--- Tasks to complete ---
1: Answer these questions from the confusion matrix thread below, one line each:
(a) What two things does gautamchitnis say make Altimis's code hard to follow?
(b) Into which file did the last commenter paste function1 and function2?
(c) Whom does Altimis ask to close the issue?
2: List every user handle that appears with an @ sign in the confusion matrix thread below.
3: Carry on the confusion matrix thread below from its last line.

--- Reading text ---
After obtaining these two vectors, you can easally generate a confusion matrix (use this pretty confusion matrix if you find it attractive
anyone came across how to resolve confusion matrix please let me know?????
@Altimis hey man is there any way you can reformat your code or provide a .py file with your actual solution in it? it looks like you have kinda solved the problem, but the messy formatting and lot of verbose printing is making it a little difficult to understand exactly what parts are supposed to go where. I will still give your code a try and if I get a usable output I will post it here. And the formatting issues are also making it difficult to understand the indentation levels.
@Nandita1996 @gautamchitnis
Hi. the solution I mentioned above works well and you get at the end a confusion matrix for the whole test dataset that has all the important elements (Precision, recall, F1...), you could also compute the Average Precision in the same way that is presented in VOC reference and many papers (Mean Average Precision of each class for the whole test dataset instead of the sum of Average Precision of each image devided by the number of images). @gautamchitnis you are actually right, the formatting is so bad. I will reorganize it.
@Nandita1996 @gautamchitnis
Here is the confusion matrix exmplained. Let me know If you spot any problem.
@waleedka Hello,
I hope you are doing well, could you please add the elements needed to plot a confusion matrix for the whole dataset and compute the mean average precision in the same way used in VOC and many other papers ? All these elements are presented in the notebook above.
Thank you
@Altimis the notebook definitely helped! I was able to generate the confusion matrix using a helper script that you mentioned earlier. I do have some queries regarding what the mAP signifies vs what CF signifies. But maybe that's not a great conversation for this issue thread so will keep it somewhere else. Thanks for your work.
@gautamchitnis You are welcome. @Nicollas21 Could you please close this issue ?
@Altimis ...Hey altimis, first after all, thankyou so much for the confusion matrix. I tried all the step defined by you, i pasted function1 and function2 along with another complete code in my utils.py. But i am getting following errors.
@Altimis ...Hey altimis, first after all, thankyou so much for the confusion matrix. I tried all the step defined by you, i pasted function1 and function2 along with another complete code in my utils.py. But i am getting following errors.

--- Study material ---

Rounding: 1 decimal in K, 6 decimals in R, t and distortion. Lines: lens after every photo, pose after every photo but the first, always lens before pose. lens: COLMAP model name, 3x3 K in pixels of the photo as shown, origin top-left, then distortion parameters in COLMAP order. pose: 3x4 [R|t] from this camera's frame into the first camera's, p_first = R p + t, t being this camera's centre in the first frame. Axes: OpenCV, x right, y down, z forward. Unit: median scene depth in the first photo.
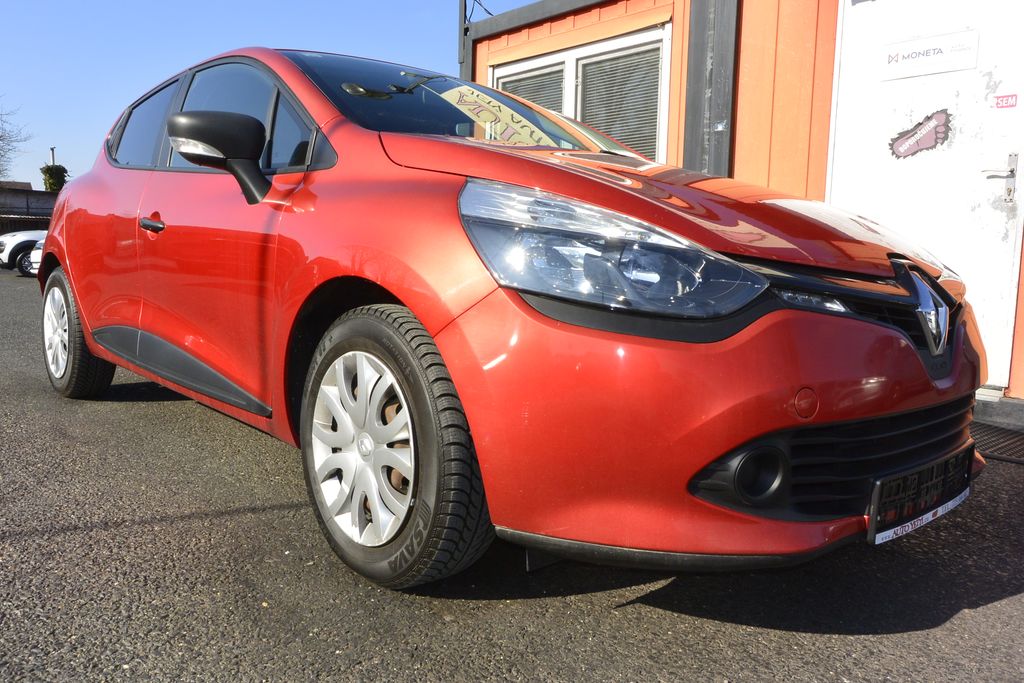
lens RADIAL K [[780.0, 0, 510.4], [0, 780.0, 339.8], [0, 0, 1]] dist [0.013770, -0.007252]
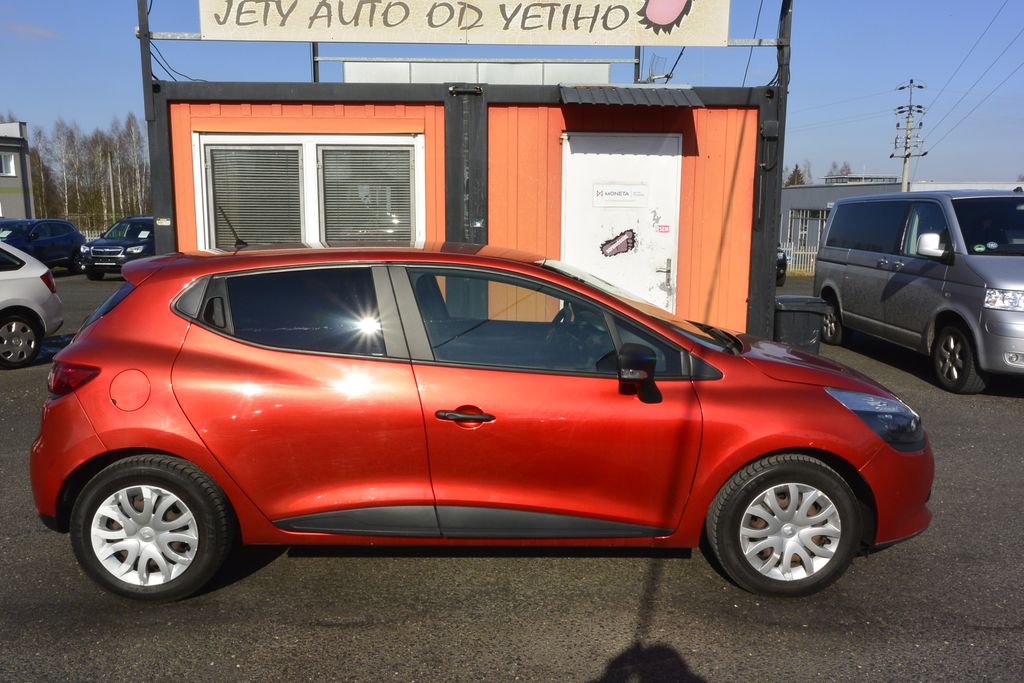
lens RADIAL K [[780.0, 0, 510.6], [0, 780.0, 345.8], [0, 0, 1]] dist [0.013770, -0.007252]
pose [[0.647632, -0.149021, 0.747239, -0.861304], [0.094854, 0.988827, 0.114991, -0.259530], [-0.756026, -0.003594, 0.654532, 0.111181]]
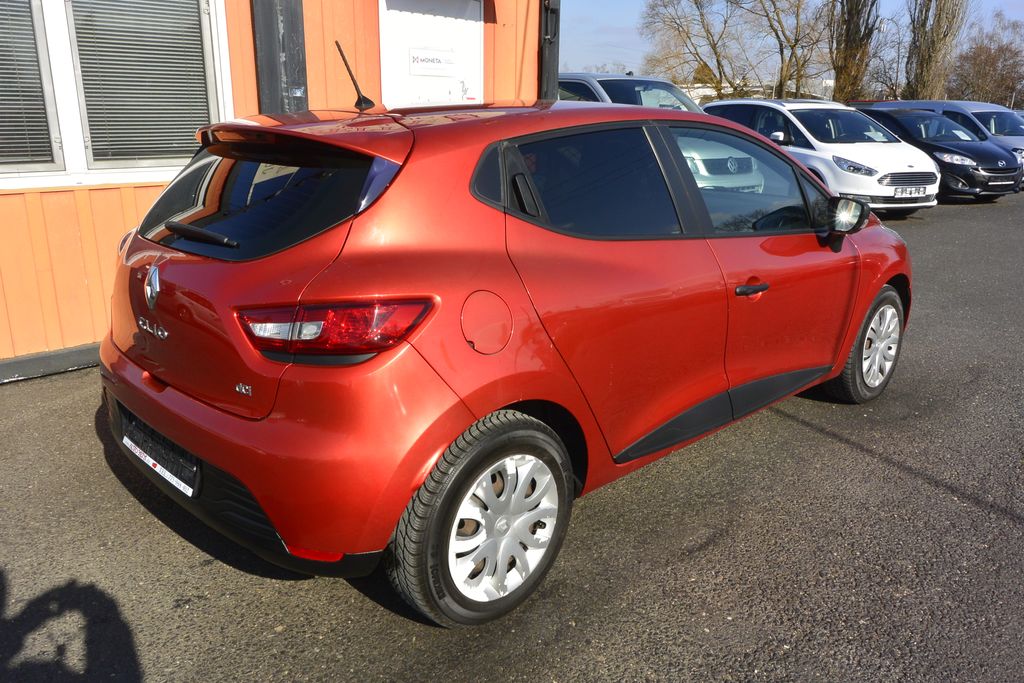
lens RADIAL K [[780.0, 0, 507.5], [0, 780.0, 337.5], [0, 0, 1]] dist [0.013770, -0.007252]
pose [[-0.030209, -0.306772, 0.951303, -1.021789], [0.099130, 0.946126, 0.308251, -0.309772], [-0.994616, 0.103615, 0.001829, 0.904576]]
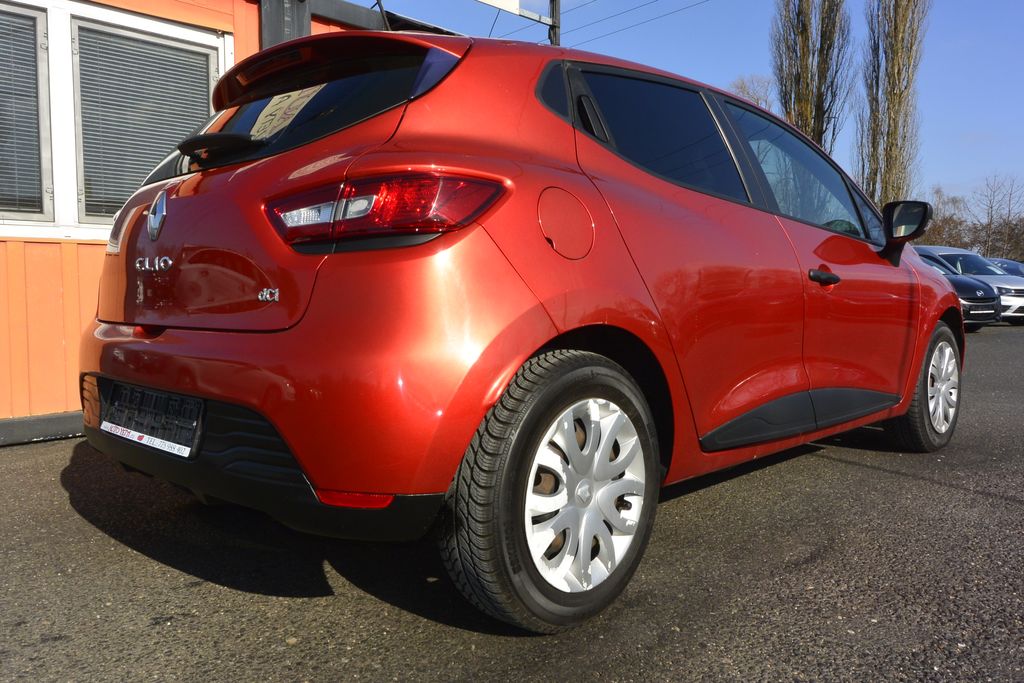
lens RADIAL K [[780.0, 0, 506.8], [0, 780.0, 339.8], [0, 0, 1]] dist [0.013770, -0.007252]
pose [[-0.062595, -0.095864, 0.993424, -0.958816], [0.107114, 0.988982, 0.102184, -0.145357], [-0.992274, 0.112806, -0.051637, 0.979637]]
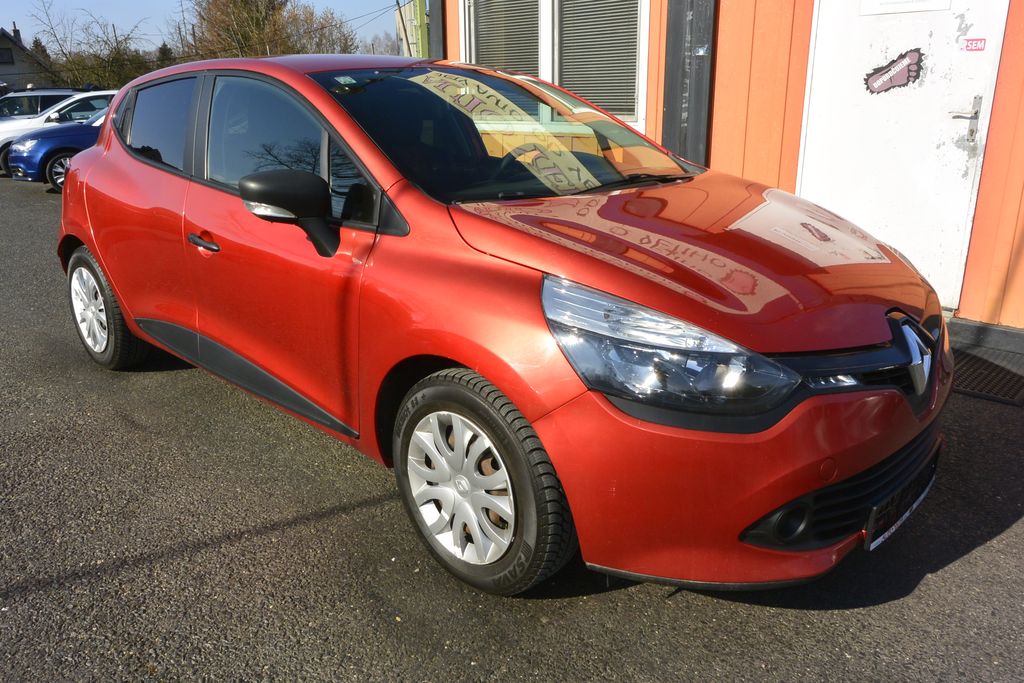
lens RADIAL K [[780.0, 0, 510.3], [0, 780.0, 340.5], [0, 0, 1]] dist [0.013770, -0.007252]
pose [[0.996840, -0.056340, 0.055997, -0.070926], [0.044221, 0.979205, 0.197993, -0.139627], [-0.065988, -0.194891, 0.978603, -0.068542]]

---

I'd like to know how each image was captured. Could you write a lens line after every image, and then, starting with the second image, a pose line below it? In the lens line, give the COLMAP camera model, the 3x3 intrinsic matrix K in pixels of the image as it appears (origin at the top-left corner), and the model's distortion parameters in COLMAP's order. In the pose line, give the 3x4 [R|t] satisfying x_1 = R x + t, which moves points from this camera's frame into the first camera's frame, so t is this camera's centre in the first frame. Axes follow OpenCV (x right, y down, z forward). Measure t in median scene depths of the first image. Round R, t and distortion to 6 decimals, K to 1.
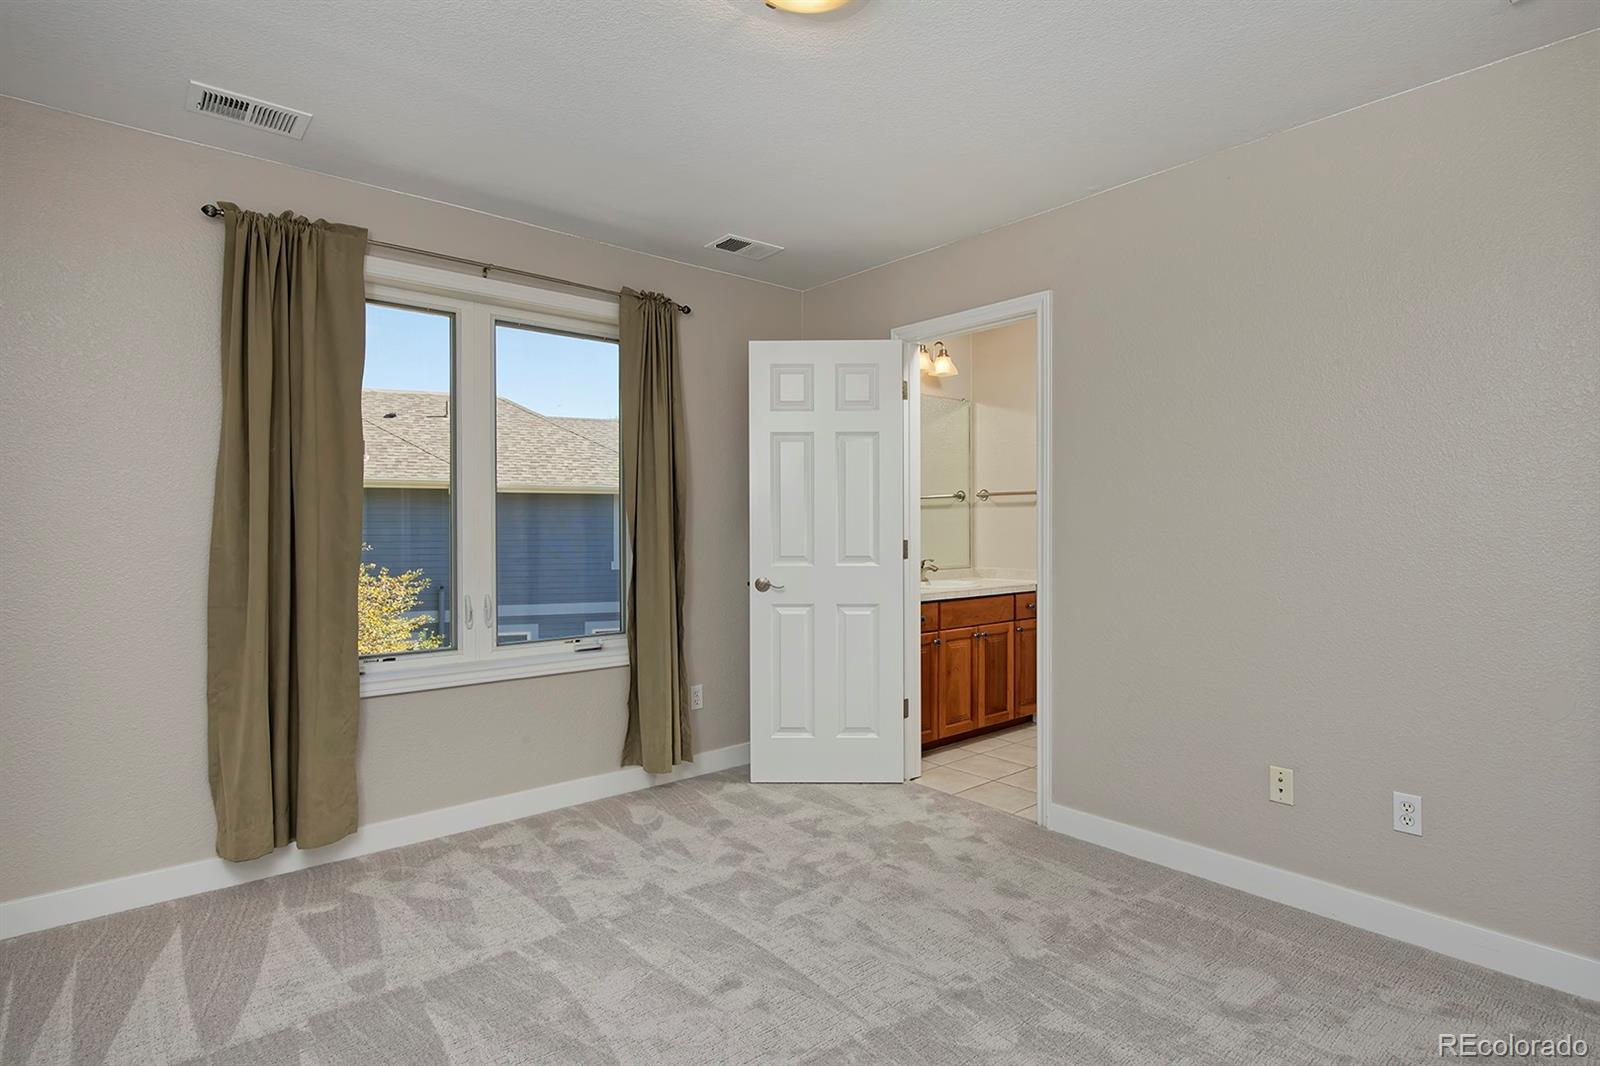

--

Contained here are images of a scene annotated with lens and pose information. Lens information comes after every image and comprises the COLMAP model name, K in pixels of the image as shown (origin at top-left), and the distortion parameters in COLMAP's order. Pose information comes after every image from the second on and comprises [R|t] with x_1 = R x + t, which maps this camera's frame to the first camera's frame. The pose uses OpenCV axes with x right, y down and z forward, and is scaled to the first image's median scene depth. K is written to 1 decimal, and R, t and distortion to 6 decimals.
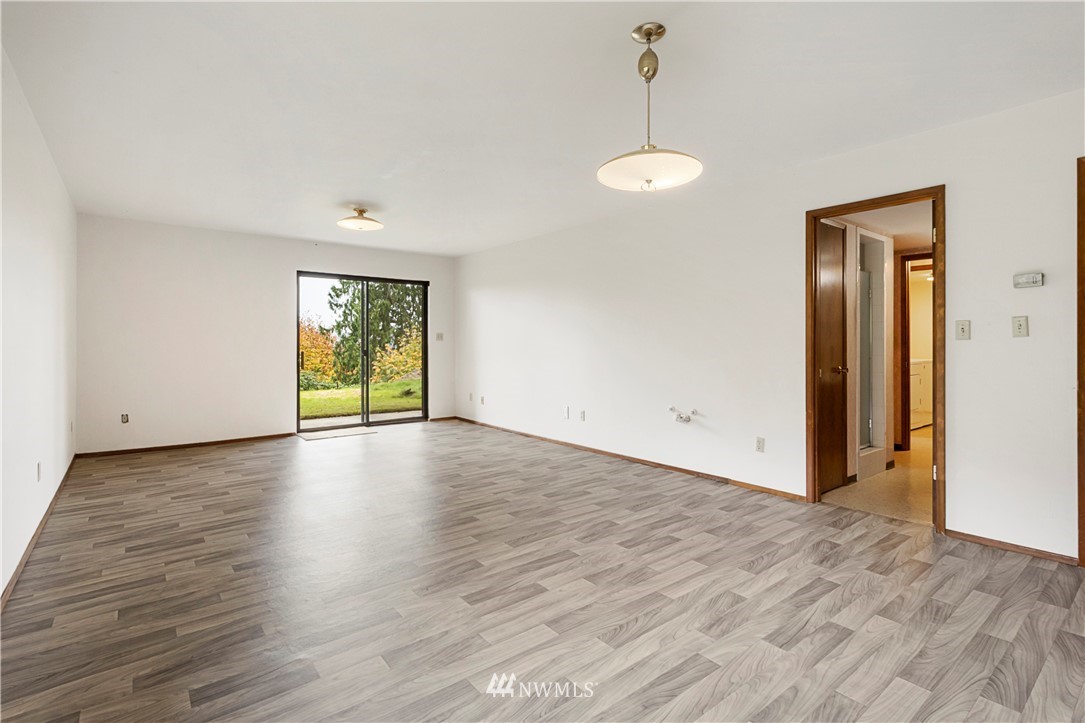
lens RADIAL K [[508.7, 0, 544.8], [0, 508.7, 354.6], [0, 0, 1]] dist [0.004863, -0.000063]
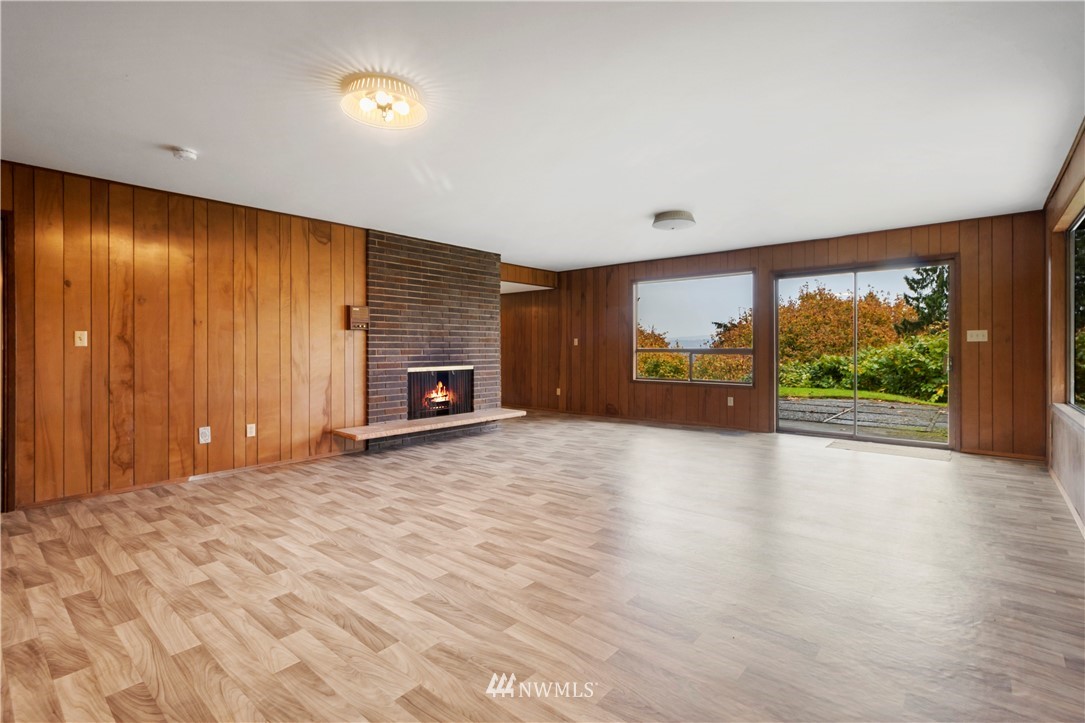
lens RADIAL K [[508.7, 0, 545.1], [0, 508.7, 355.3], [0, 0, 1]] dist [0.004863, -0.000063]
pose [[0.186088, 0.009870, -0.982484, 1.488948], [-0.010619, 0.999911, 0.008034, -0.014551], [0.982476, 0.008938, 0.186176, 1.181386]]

--- Response list ---
1:
(a) The messy formatting and a lot of verbose printing.
(b) utils.py
(c) @Nicollas21

2: Altimis, Nandita1996, gautamchitnis, waleedka, Nicollas21

3:
Hi, I'm sorry for the late response. I assume that you managed to find a solution for that from this issue.
Here is the confusion matrix exmplained. Let me know If you spot any problem.
Ohhh. Thank you. Your approach actually works. I can evaluate my model by TP, FP metrics for each classes.
@Altimis ...Hey altimis, first after all, thankyou so much for the confusion matrix. I tried all the step defined by you, i pasted function1 and function2 along with another complete code in my utils.py. But i am getting following errors.
@nandita96 have you solved the problem? i'm facing the same issue....
Hello @Altimis ...this approach would work for a single class model too right? (one class+background)
Hello @Altimis ...this approach would work for a single class model too right? (one class+background)
yes
@Altimis ...Hey altimis, first after all, thankyou so much for the confusion matrix. I tried all the step defined by you, i pasted function1 and function2 along with another complete code in my utils.py. But i am getting following errors.
Hello there, can you tell me how you solve this issue? I am having the same problem as well...The code work perfectly fine with 1 class, but it doesnt work when I have 2 classes... kinda need a solution urgently!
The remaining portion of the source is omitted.